Favianos
Absolutely not a silly question because there various different changes and some things are more noticable than others.
The first change most boys actually notice is pubic hair. Usually, the first external sign that you could notice if you were looking for it, is an increase in testicle size.
In much more detail, puberty actually starts in the brain and a part of the brain called the hypothalamus starts making a hormone called GnRH. That acts on the pituitary gland (located within the brain not not really part of it) which then makes two more hormones: Follicle Stimulating Hormone (FSH) and Luteinizing Hormone (LH). The names refer to the effects in girls, which I will come back to, but in boys LH causes cells in the testicles to make testosterone. Testosterone and FSH cause the testicles to start to make sperm and it is this that makes them grow. Then testosterone causes all of the other changes we associate with puberty.
Testosterone is responsible for the hair, in all the various places it starts to grow, including public, arm pit, happy trail, facial, chest etc. The issue with using hair to track progress through puberty, though, is that even fully developed some people are much hairier than others. Someone who is destined to be really hairy once fully adult may, when only half way through puberty, still be hairier than someone else who has just about finished puberty.

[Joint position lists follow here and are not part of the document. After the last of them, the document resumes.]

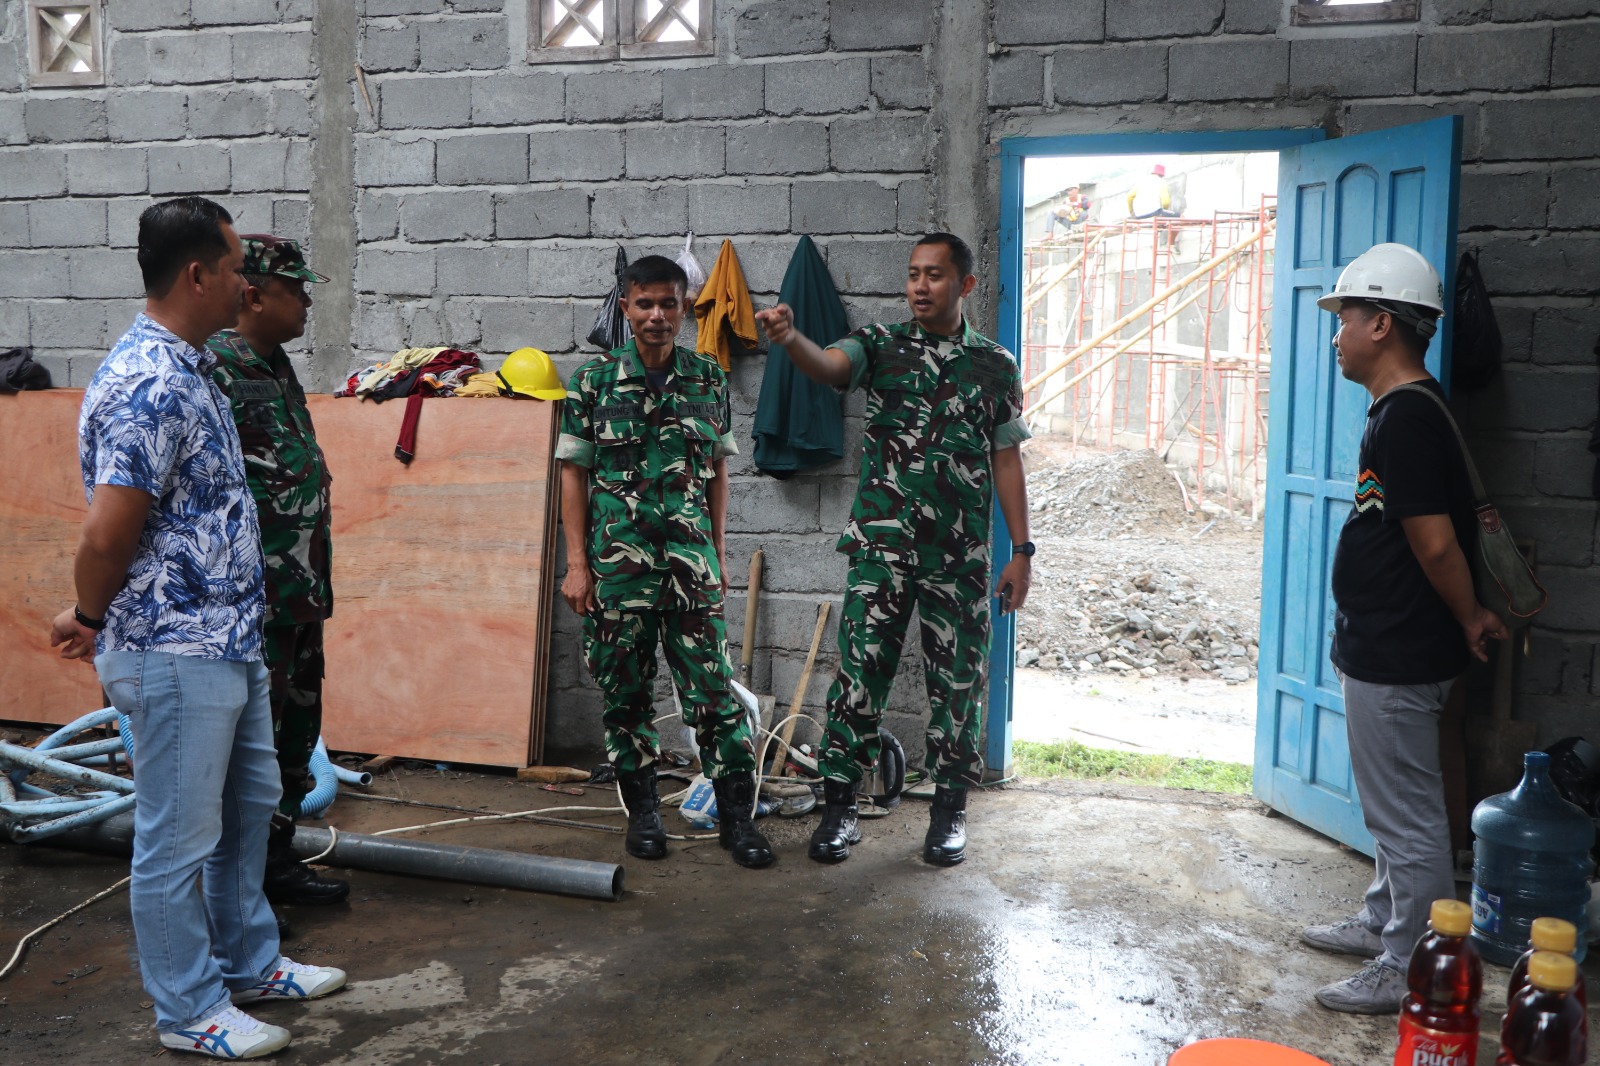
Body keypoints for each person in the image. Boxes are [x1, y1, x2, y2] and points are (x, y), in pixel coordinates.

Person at [49, 197, 345, 1060]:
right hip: (172, 646)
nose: (247, 284)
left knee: (247, 810)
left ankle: (249, 964)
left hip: (229, 639)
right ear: (197, 275)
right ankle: (188, 1009)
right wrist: (91, 616)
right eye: (236, 268)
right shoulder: (148, 382)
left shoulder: (194, 367)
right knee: (176, 840)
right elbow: (109, 531)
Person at [755, 233, 1034, 868]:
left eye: (934, 275)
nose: (919, 286)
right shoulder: (882, 344)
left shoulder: (995, 365)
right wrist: (791, 339)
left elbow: (1007, 459)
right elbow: (830, 367)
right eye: (913, 274)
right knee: (858, 679)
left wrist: (1022, 550)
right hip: (881, 551)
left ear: (965, 284)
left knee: (958, 688)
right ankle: (840, 809)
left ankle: (949, 812)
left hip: (958, 561)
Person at [1300, 242, 1507, 1015]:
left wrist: (1470, 614)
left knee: (1409, 817)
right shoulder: (1405, 409)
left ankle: (1409, 963)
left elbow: (1435, 543)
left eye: (1346, 318)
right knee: (1392, 805)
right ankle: (1385, 918)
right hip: (1386, 640)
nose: (1338, 334)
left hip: (1400, 649)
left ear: (1382, 324)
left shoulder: (1409, 418)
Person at [556, 255, 774, 869]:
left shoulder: (707, 378)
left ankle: (737, 820)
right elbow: (573, 475)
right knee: (625, 699)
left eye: (668, 304)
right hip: (617, 571)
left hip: (690, 569)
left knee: (715, 697)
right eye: (645, 303)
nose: (656, 315)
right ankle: (645, 816)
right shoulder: (593, 383)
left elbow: (719, 471)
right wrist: (577, 565)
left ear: (685, 309)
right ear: (626, 307)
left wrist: (719, 553)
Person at [206, 235, 349, 913]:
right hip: (253, 602)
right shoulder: (215, 367)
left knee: (294, 736)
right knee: (248, 748)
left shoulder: (276, 364)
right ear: (254, 295)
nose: (307, 302)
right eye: (296, 289)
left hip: (299, 592)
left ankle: (275, 862)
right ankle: (237, 897)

Testosterone is also responsible for penis growth. The fact we have one at all, rather than a clitoris, is because we had a higher level of testosterone when we were inside our mothers womb and without testosterone, it doesn’t grow, hence why it seems to be left behind as the rest of us grows during childhood prior to puberty, then suddenly grows fast once we get to puberty.
Then testosterone is also responsible for skeletal growth (via conversion to oestrogen), stopping growing, larynx growth (and hence voice change), oilier skin etc. It is also responsible for feeling horny and for making the glands that produce the non-sperm, liquid parts of our cum start to work, hence giving us the ability to ejaculate.
So, back to those weird hormone names that don’t make sense for boys. In girls, FSH stimulates the ovarian follicles to get an egg ready for ovulation. The stimulation also gets those follicles to produce estradiol (an oestrogen) which is responsible for much of girl puberty. LH induces ovulation and thus causes the ovarian follicle to become the corpus leteum (yellow body) hence the name.